== THE TASK ==
The answer must be every line of the records below that holds the word "none".

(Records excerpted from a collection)

....

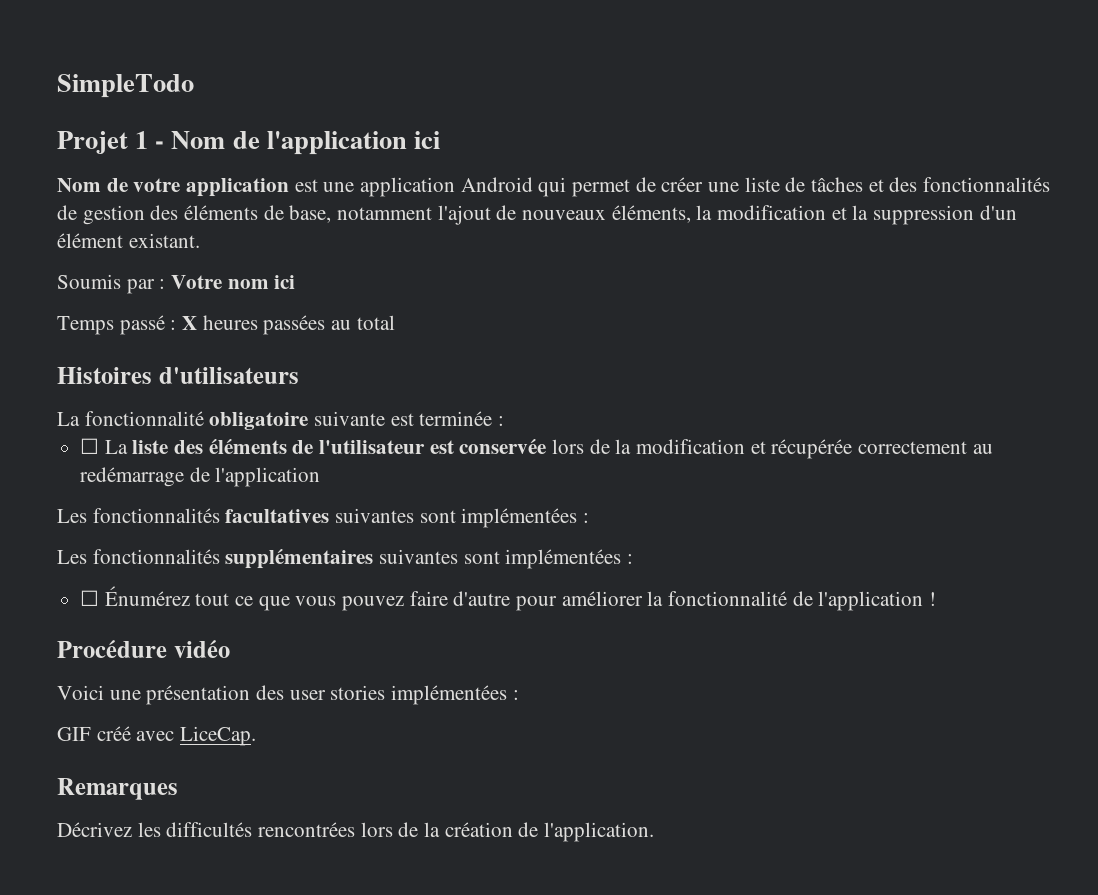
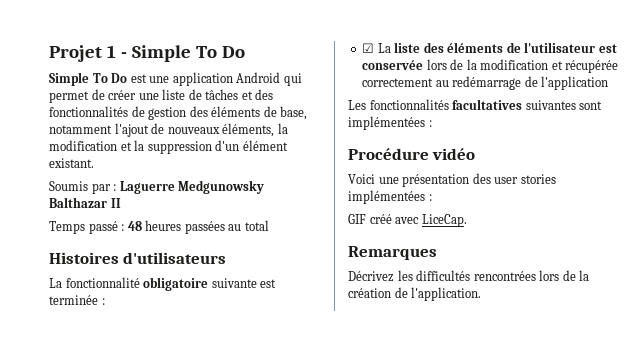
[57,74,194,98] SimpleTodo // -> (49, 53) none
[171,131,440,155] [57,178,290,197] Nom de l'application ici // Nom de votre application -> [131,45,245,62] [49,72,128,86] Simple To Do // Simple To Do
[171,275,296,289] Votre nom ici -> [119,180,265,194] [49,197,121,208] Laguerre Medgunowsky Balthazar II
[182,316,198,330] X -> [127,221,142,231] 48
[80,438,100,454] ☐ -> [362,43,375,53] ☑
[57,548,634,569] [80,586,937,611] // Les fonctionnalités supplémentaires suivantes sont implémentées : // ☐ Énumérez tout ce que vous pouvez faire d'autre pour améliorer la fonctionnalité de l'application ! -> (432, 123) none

....

== THE COMPLETED TASK ==
[57,74,194,98] SimpleTodo // -> (49, 53) none
[57,548,634,569] [80,586,937,611] // Les fonctionnalités supplémentaires suivantes sont implémentées : // ☐ Énumérez tout ce que vous pouvez faire d'autre pour améliorer la fonctionnalité de l'application ! -> (432, 123) none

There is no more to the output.